─── The data ───

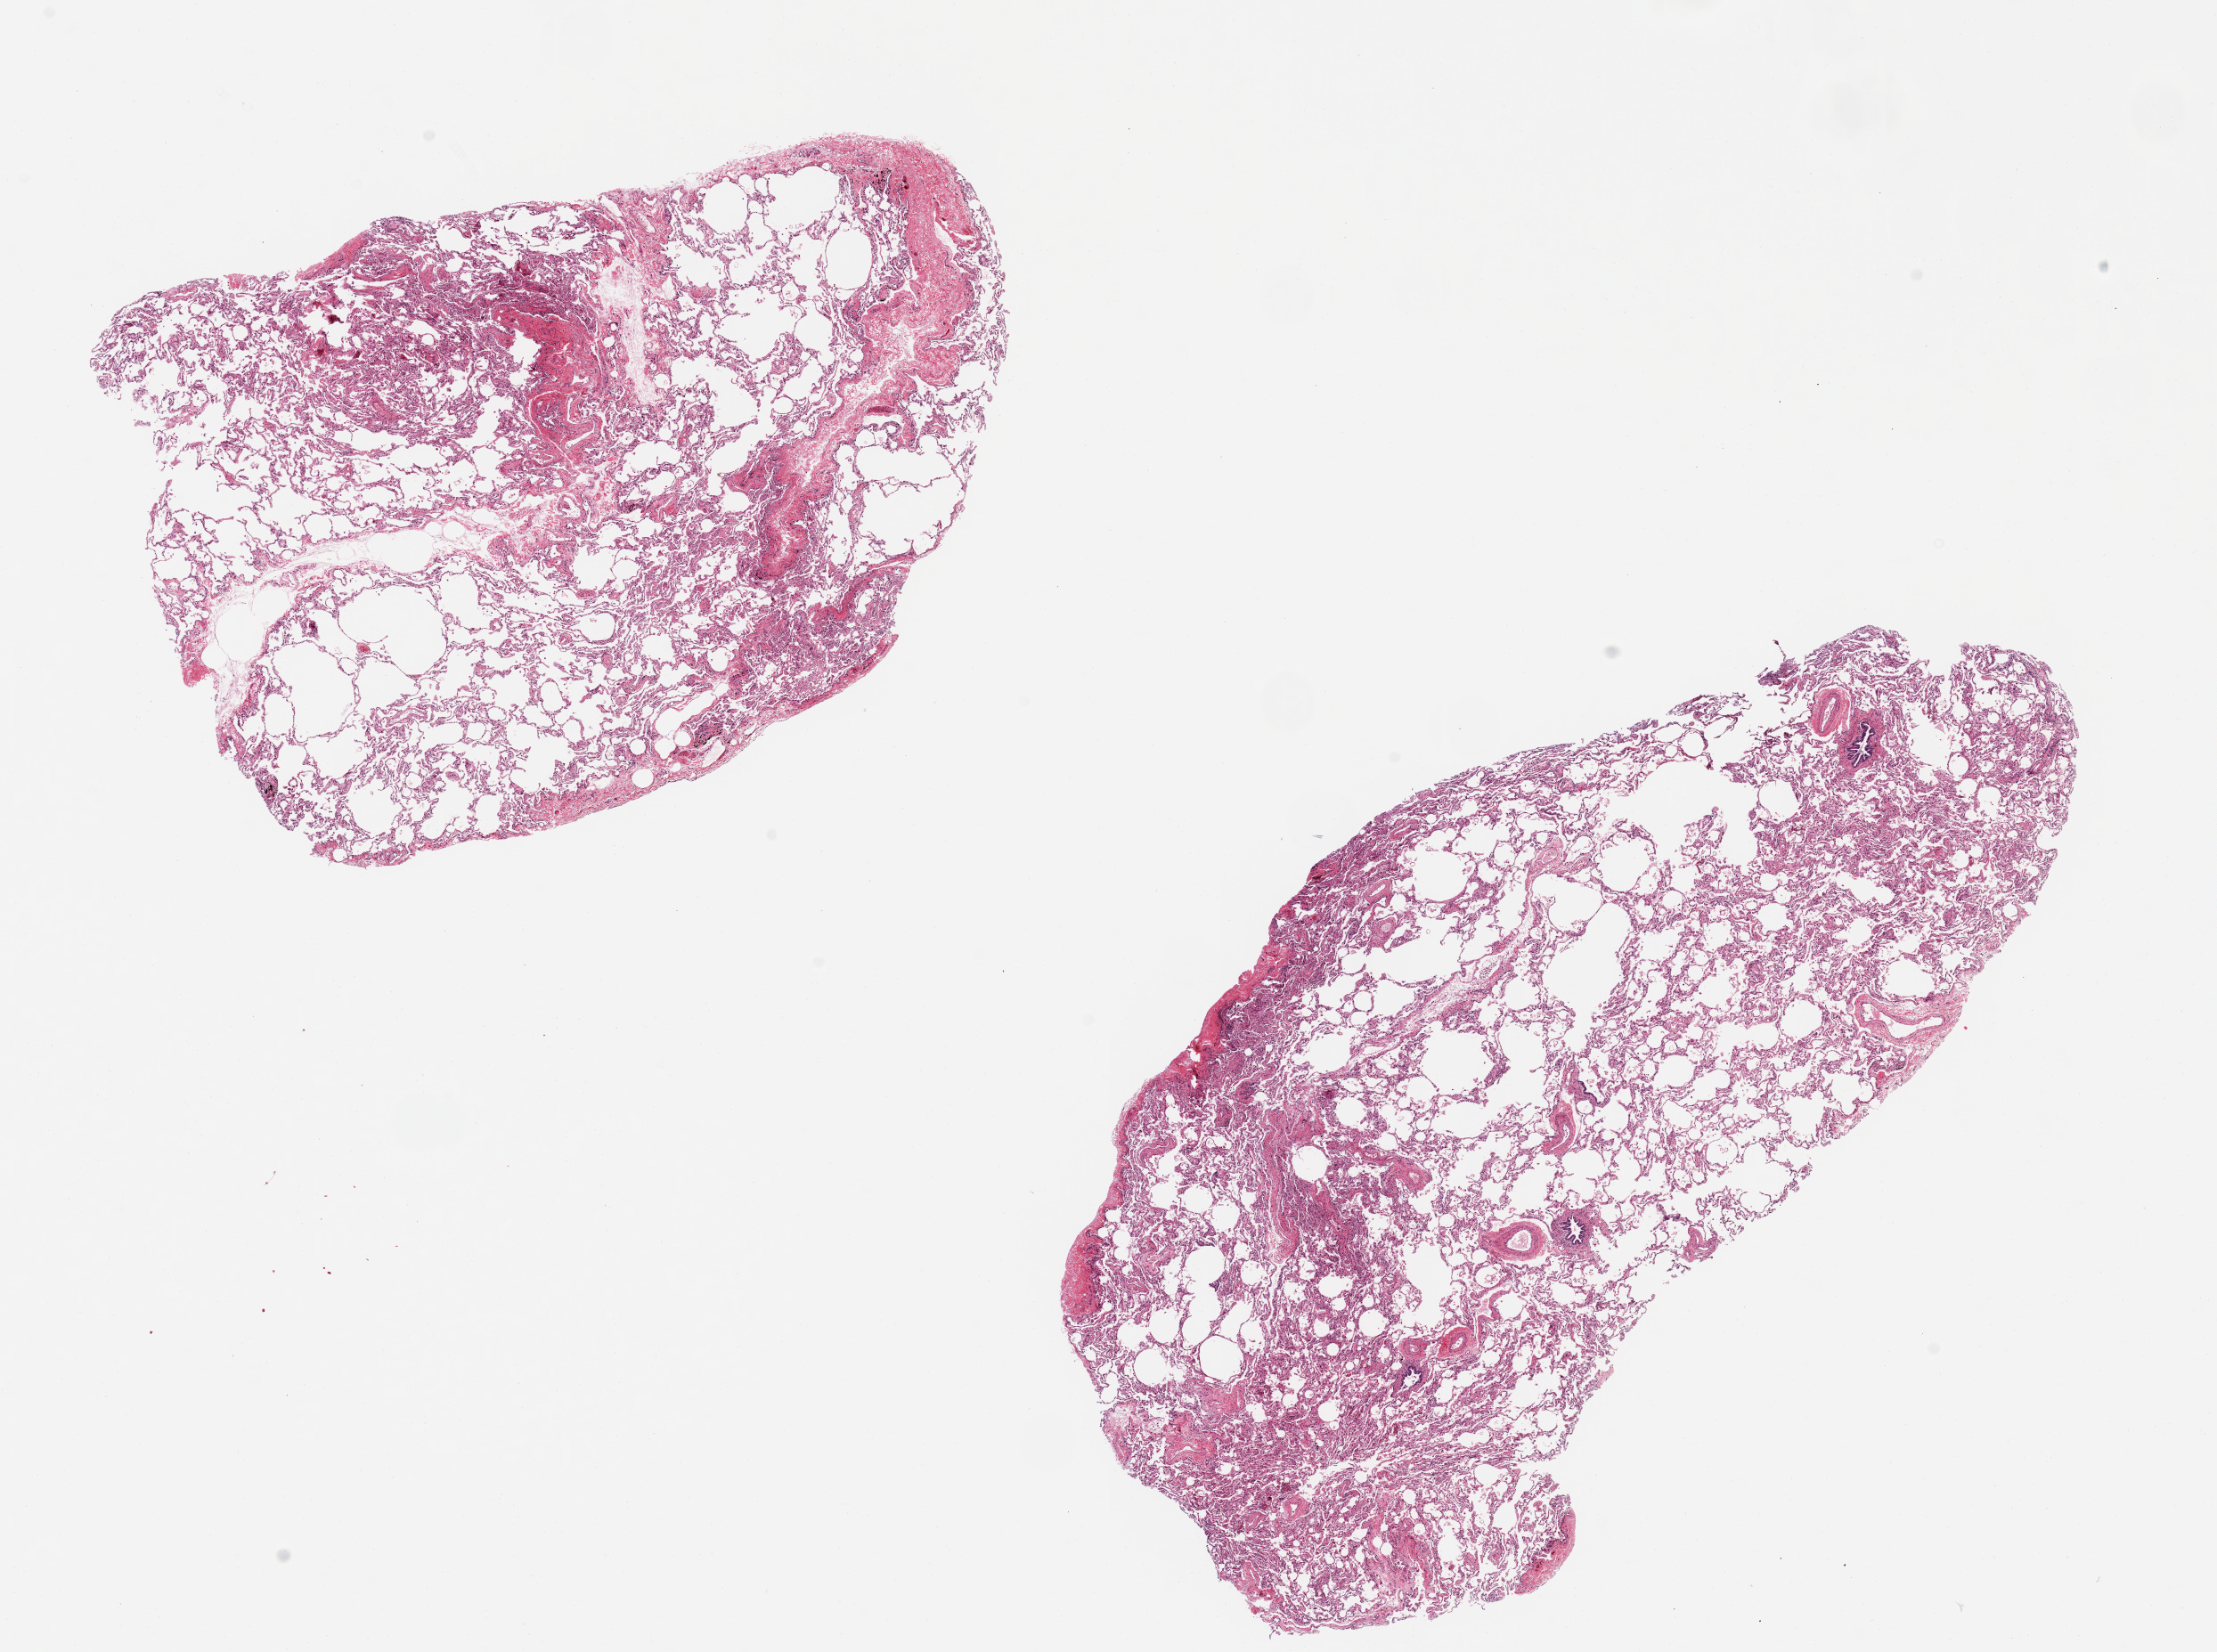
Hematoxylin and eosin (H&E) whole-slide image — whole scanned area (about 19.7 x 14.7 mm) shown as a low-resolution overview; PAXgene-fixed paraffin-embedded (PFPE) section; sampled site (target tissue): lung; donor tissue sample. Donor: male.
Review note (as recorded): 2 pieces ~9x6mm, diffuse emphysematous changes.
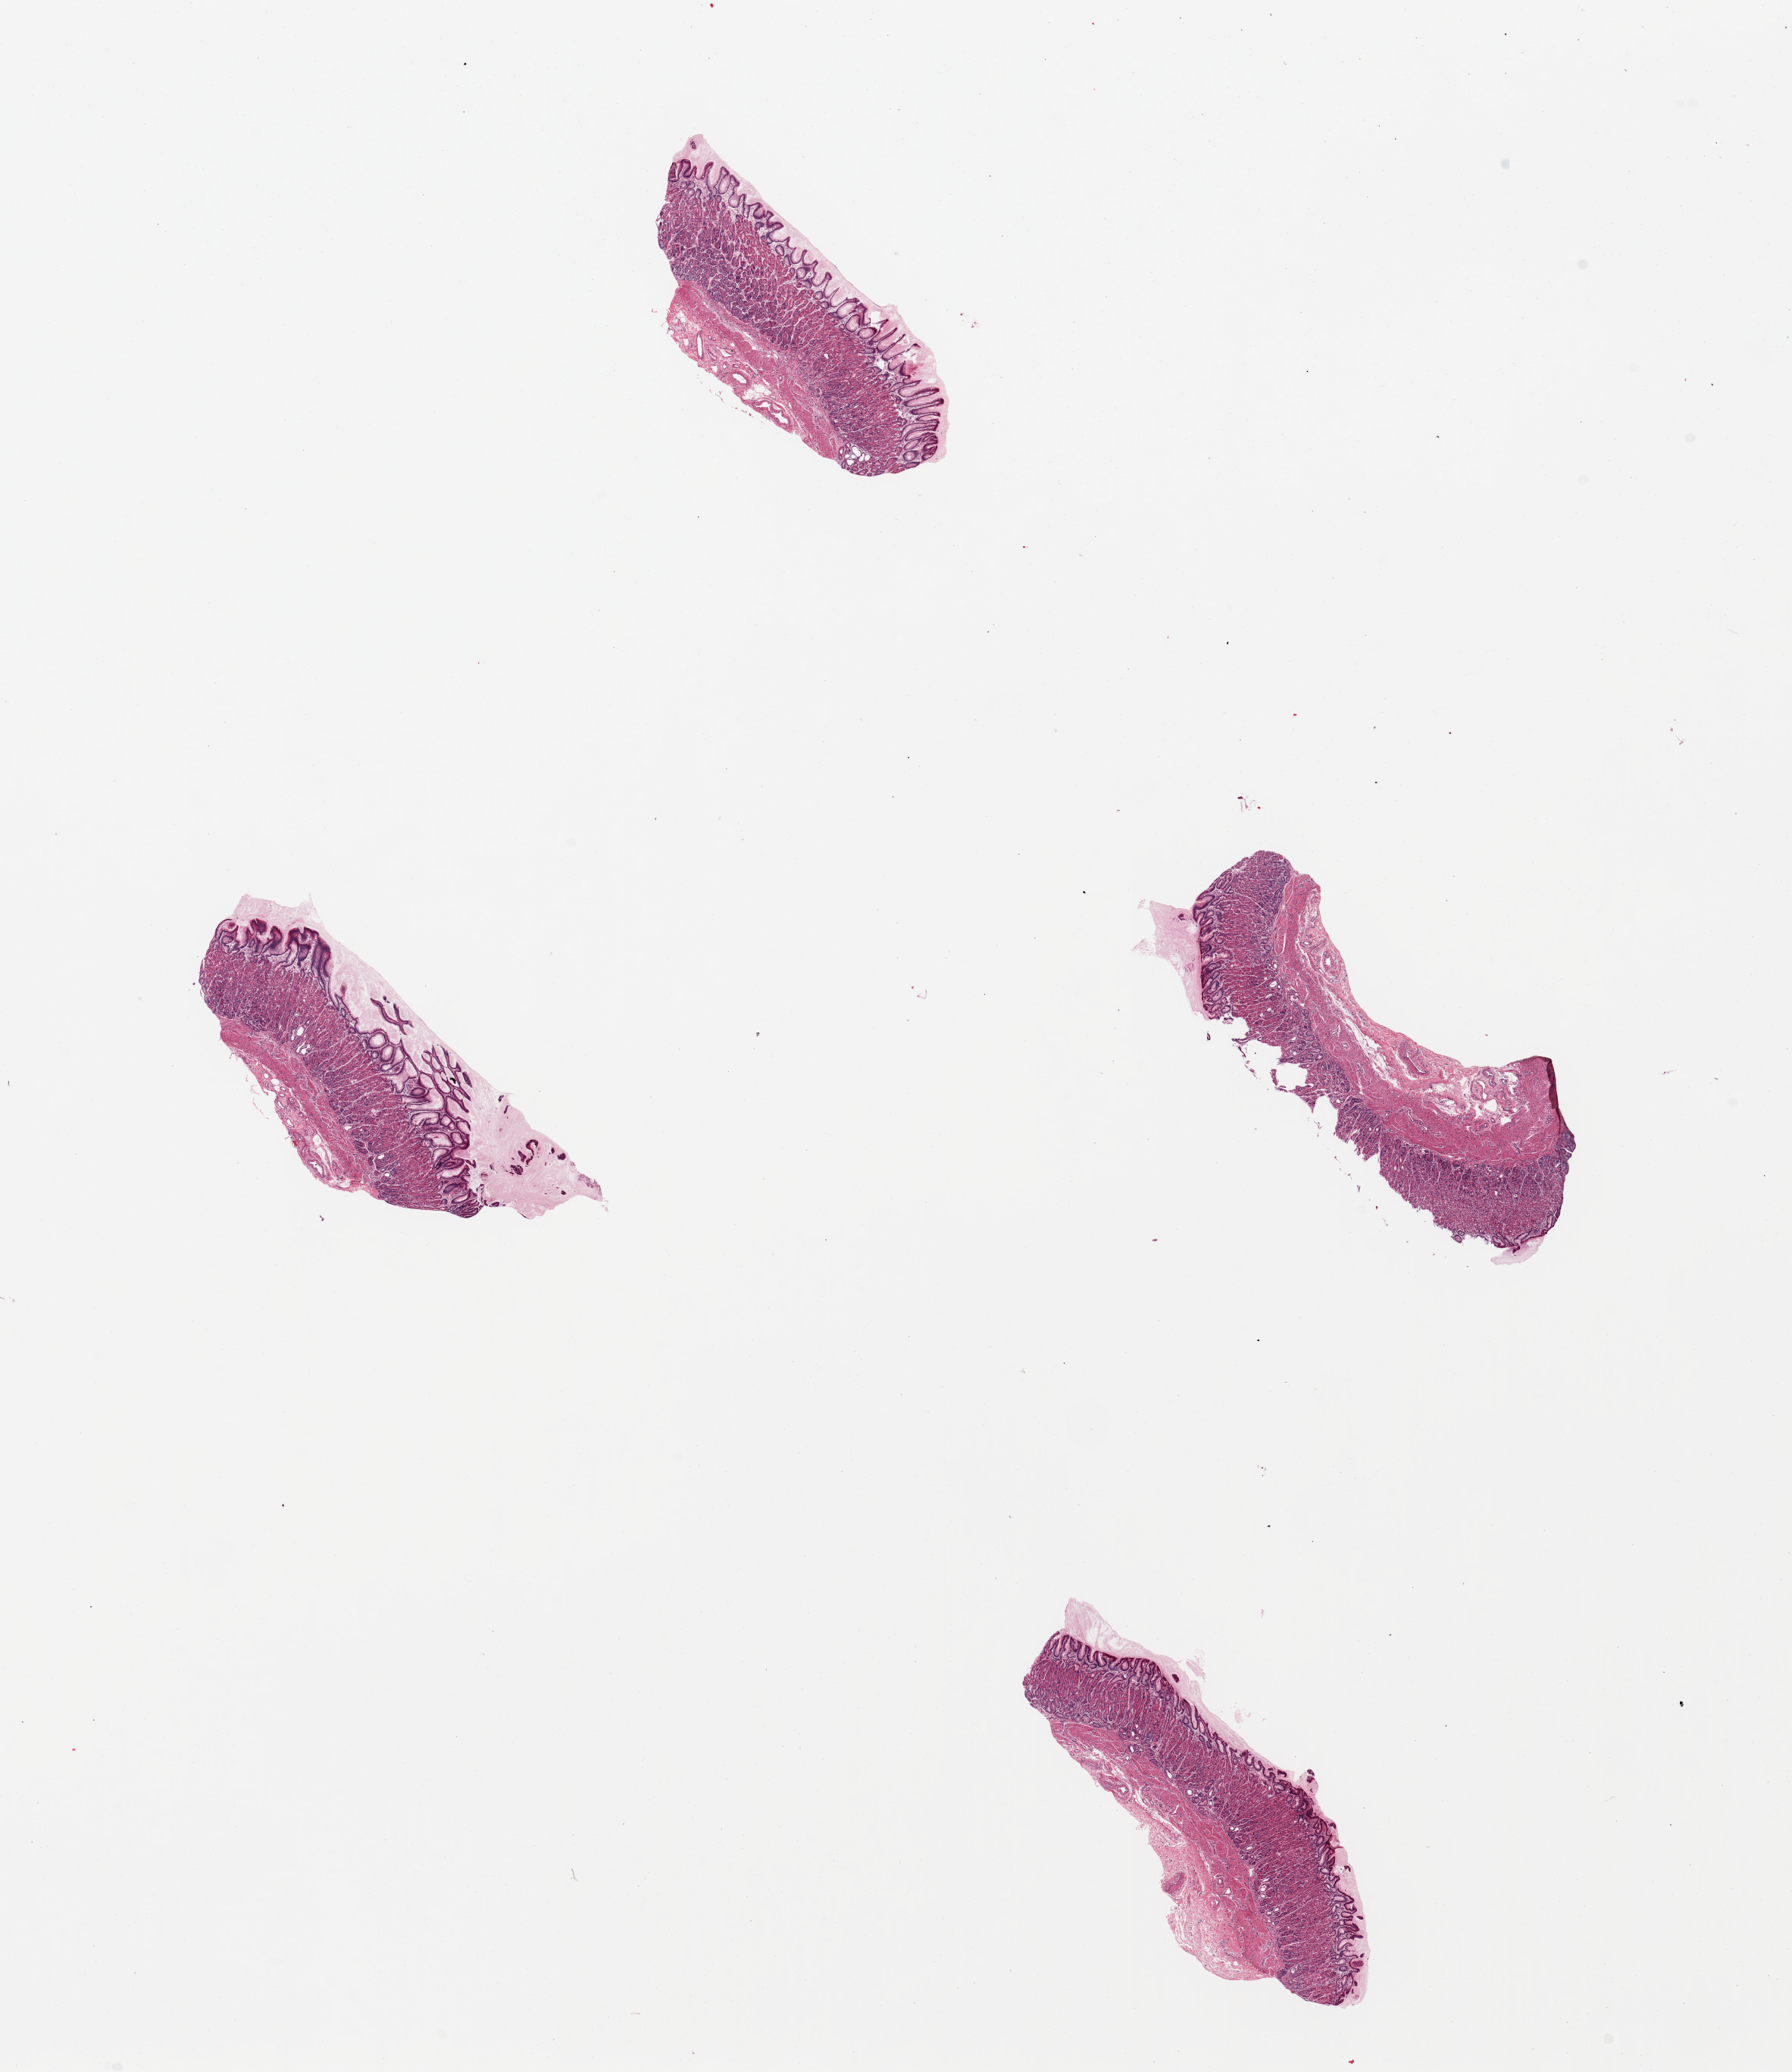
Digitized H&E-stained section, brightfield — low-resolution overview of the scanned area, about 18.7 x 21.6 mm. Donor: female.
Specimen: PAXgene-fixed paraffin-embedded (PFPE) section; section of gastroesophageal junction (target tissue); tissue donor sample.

───

Task details: Starting with the first line of the material above and ending with the line that holds "Review note (as", write out those lines exactly, without pictures.

Task result:
Hematoxylin and eosin (H&E) whole-slide image — whole scanned area (about 19.7 x 14.7 mm) shown as a low-resolution overview; PAXgene-fixed paraffin-embedded (PFPE) section; sampled site (target tissue): lung; donor tissue sample. Donor: male.
Review note (as recorded): 2 pieces ~9x6mm, diffuse emphysematous changes.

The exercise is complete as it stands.